Bronze-Age crime scene forensics: newly discovered artifacts only deepen the mystery of a 3,300-year-old battle. What archaeologists previously thought to be a local skirmish looks more and more like a regional conflict that drew combatants in from hundreds of kilometers away…but why?
Much like the total weirdness of the Ediacaran fauna of 580 million years ago, this oldest Bronze-Age battlefield is the earliest example of its kind in the record…and firsts are always difficult to analyze:
Among the stash are also three bronze cylinders that may have been fittings for bags or boxes designed to hold personal gear—unusual objects that until now have only been discovered hundreds of miles away in southern Germany and eastern France.

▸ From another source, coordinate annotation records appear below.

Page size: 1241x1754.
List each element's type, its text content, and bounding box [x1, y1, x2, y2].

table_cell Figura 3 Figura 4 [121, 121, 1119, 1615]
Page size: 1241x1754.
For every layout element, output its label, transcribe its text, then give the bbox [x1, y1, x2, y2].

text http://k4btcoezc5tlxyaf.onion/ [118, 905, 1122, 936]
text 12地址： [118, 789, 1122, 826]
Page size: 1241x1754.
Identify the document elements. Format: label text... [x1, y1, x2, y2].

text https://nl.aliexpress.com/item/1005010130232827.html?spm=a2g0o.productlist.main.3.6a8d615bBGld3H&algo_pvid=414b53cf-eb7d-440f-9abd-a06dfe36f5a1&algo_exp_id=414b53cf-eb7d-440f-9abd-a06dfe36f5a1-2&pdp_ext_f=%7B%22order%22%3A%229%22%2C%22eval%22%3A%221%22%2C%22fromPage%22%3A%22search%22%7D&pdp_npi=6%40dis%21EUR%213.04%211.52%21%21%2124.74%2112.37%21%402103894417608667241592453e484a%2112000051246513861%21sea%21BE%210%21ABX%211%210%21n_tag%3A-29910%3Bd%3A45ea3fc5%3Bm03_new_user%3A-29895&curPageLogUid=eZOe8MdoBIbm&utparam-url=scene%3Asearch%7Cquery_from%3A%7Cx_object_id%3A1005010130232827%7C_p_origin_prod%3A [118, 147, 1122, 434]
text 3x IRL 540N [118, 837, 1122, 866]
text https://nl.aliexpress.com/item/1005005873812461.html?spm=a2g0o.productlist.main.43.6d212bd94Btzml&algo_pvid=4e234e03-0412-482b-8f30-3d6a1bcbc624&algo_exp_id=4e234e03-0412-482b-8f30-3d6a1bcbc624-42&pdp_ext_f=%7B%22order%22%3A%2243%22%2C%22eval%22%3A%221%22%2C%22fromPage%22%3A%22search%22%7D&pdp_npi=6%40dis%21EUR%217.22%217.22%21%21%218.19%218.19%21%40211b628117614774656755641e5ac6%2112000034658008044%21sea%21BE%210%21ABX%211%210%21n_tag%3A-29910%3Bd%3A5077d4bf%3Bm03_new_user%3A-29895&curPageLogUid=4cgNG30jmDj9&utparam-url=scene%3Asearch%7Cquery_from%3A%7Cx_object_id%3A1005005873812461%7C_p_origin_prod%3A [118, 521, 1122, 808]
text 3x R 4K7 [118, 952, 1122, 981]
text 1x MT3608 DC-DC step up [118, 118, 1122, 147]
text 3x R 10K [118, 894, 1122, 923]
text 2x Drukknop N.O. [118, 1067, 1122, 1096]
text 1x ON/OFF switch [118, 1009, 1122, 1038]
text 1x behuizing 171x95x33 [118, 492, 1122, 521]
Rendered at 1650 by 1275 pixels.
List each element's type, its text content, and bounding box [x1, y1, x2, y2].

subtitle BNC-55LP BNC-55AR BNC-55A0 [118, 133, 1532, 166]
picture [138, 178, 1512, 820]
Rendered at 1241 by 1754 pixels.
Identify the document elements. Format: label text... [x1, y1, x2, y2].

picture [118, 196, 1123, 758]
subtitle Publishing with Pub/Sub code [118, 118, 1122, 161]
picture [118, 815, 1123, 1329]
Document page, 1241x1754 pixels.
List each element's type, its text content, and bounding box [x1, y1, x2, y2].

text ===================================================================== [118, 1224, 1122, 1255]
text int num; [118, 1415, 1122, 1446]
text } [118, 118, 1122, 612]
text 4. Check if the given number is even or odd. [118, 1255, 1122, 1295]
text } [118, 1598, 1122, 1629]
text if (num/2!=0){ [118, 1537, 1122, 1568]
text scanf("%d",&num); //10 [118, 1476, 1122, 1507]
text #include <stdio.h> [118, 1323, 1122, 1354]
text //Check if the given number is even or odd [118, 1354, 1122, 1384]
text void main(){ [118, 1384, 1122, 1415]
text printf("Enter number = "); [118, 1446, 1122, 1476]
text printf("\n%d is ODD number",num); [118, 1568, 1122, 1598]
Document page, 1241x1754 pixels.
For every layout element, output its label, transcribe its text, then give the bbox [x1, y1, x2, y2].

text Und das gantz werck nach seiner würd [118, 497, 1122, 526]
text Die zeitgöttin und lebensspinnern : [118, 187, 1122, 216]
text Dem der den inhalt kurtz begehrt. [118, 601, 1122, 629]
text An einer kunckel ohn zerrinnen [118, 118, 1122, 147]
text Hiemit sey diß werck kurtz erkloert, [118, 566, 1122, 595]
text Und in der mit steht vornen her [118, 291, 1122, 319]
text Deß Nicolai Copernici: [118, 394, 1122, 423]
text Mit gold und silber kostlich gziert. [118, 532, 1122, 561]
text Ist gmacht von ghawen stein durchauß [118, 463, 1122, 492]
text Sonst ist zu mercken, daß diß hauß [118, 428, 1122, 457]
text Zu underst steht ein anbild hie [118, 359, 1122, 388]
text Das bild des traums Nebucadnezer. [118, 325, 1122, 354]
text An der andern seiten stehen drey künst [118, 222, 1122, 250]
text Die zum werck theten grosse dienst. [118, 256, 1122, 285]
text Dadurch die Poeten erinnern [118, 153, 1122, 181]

‘This was puzzling for us,’ says Thomas Terberger, an archaeologist at the University of Göttingen in Germany who helped launch the excavation at Tollense and co-authored the paper. To Terberger and his team, that lends credence to their theory that the battle wasn’t just a northern affair.
Anthony Harding, an archaeologist and Bronze Age specialist who was not involved with the research: ‘Why would a warrior be going round with a lot of scrap metal?’ he asks. To interpret the cache—which includes distinctly un-warlike metalworking gear—as belonging to warriors is ‘a bit far-fetched to me,’ he says.